Confidence that the US economy will be able to ride out the banking storm shored up small caps and industrials, while semiconductor stocks benefited from Samsung’s decision to slash chip production. There were several other winners too to offset weakness in the tech sector, which was dragged lower by Apple on reports of a slump in Mac computer shipments.
The S&P 500 managed to reverse all of its earlier losses to finish 0.1% higher, but the Nasdaq Composite came just shy of closing flat. With the new earnings seasons slowly getting underway this week, investors seem to be once again adopting a glass half-full outlook on the economy in spite of the bond market continuing to flash red about recession risks.
Valuations still look too expensive for many of the Wall Street favourites, so it remains to be seen how much scope there is for an earnings-led rally even if expectations are set very low.
Caution ahead of US CPI and Fed speakers
Moreover, markets will first have to digest tomorrow’s CPI numbers out of the United States, as any element of the report that comes in hotter-than-expected could push up Fed rate hike expectations even higher.
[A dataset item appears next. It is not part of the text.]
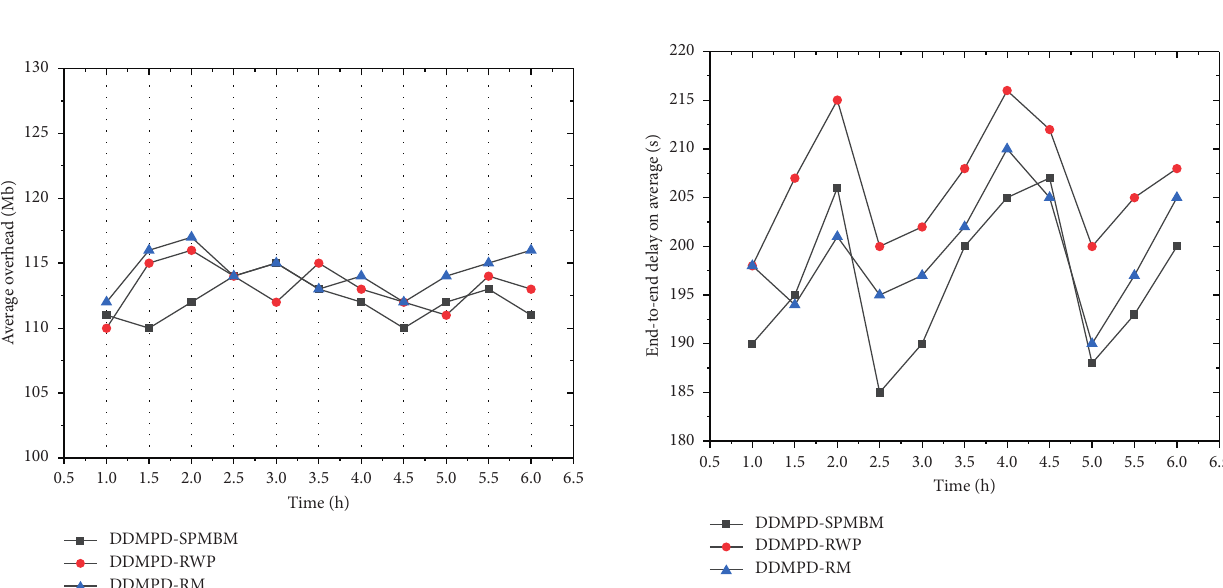
Figure 17: Relationship between energy consumption and time in three mobile models.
The odds of a 25-bps rate rise in May have now risen to above 70% while expectations for rate cuts have been scaled back slightly. A number of regional Fed presidents are due to speak later today and the danger is that they will play down the impact of the banking episode as they emphasize that the job of fighting inflation is not done yet.
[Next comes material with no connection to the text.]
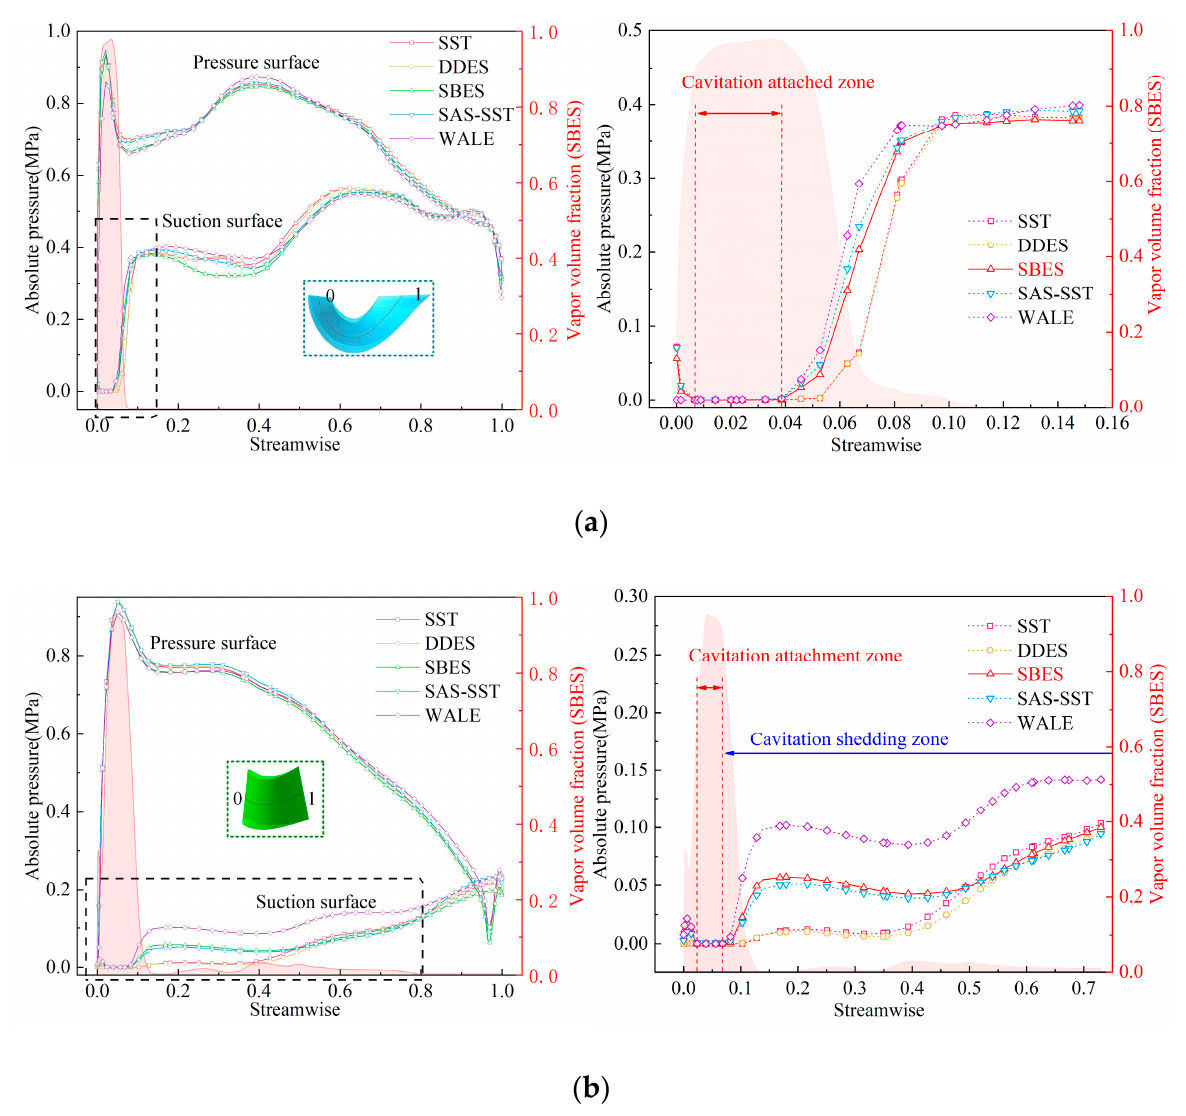
Figure 18. Absolute pressure distributions along the streamwise direction. ( a ) turbine blade, ( b ) stator blade.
Mixed outlook for the dollar as yen flounders
However, it’s doubtful how much any fresh hawkish language can boost the US dollar as even in the most hawkish scenario the Fed could end up pausing before some other central banks like the ECB and Bank of England. Unsurprisingly, the euro and pound, along with the Swiss franc are the best performing major currencies this year.
The greenback, though, does stand a better chance against other currencies like the yen and Australian dollar whose central banks have been a lot more cautious during this global tightening cycle.
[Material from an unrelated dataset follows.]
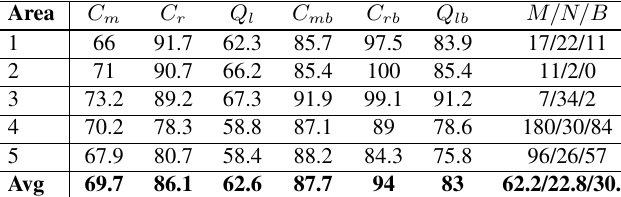
Table 3: Object-based evaluation of plane extraction results. Object-based: C m = completeness, C r = correctness and Q quality ( C , C and Q are for planes over 10 m 2 ) in percent- mb rb lb age. Segmentation errors: M = over-segmentation, N = under- segmentation and B = both over- and under-segmentation.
The RBA has signalled it is willing to tolerate a slower path towards getting inflation back to target, while the Bank of Japan’s new chief dampened expectations of any radical policy shift in his inaugural speech yesterday. Although Governor Ueda has opened the door to some further normalization in policy, he’s indicated he’s not in a rush to do so. More strikingly, even if yield curve control is eventually phased out, he’s clearly messaging that Japan is not in a situation where interest rates can rise much.
The yen is broadly lower for a second day today, while the dollar index is paring its gains after sharply reversing earlier weakness on Monday to climb to a one-week high.
Are central bank pivot hopes behind the crypto rally?
Softer-than-expected CPI data out of China earlier today further underlined the view that central banks in Asia are either entering a pause or have no intention of beginning a tightening cycle. This is helping to lift spirits at a time when some question marks are emerging about the strength of China’s economic recovery from the pandemic.
It could also be partly fuelling the rally in cryptocurrencies this week, with hopes that the Fed will also soon go on pause. Major cryptos have staged an impressive rebound since mid-March and Bitcoin just smashed the $30,000 ceiling for the first time since June 2022.